> **Instructions for the task**: Would you output the entries below only from the line containing "root of tail: (213, 588)" through the line containing "right knee: (238, 622)", exactly as they stand and with both ends included?

> **Data for processing**:
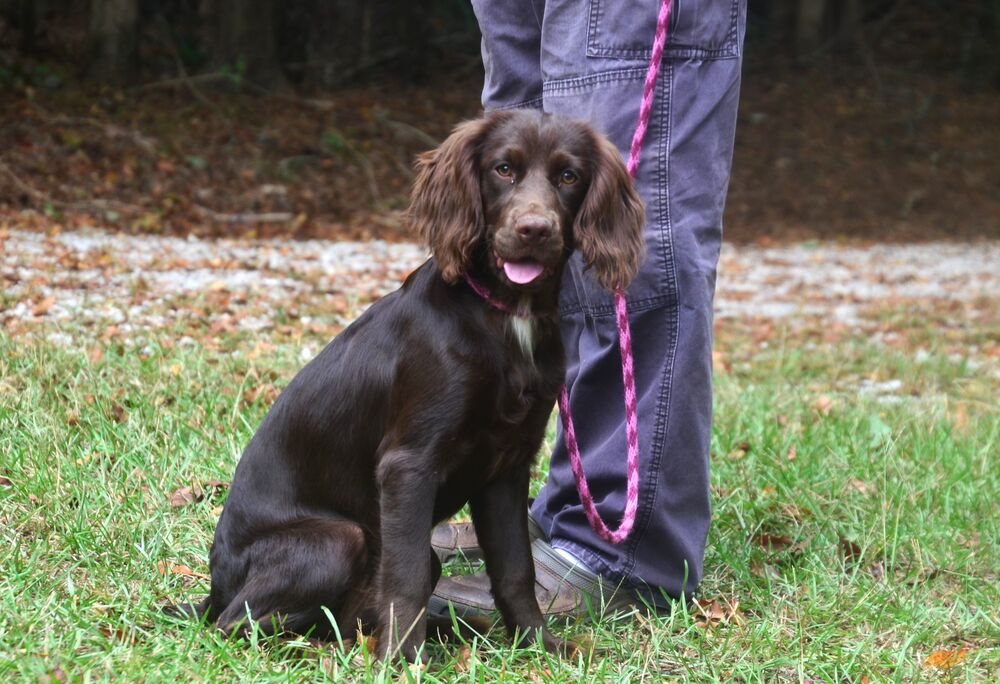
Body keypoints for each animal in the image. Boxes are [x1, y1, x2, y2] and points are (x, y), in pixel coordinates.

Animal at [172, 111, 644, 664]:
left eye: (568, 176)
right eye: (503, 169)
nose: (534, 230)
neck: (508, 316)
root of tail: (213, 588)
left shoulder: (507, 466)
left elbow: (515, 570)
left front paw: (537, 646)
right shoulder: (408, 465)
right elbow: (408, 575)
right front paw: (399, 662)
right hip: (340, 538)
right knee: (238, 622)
* * *
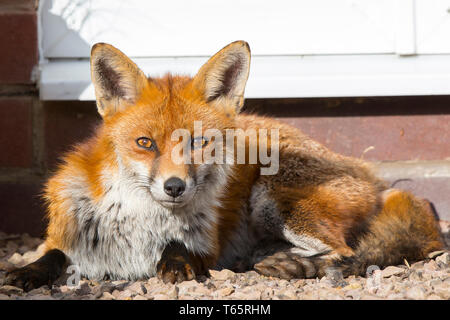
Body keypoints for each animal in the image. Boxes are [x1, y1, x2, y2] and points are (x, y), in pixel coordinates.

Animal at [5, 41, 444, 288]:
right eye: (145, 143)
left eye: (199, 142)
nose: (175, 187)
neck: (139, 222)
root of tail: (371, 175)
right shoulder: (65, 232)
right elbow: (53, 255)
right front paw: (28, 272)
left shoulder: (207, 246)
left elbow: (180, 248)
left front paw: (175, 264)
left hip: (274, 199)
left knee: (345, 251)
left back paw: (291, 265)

> **Reply**:
root of tail: (213, 588)
left shoulder: (507, 466)
left elbow: (515, 570)
left front paw: (537, 646)
right shoulder: (408, 465)
right elbow: (408, 575)
right front paw: (399, 662)
right hip: (340, 538)
right knee: (238, 622)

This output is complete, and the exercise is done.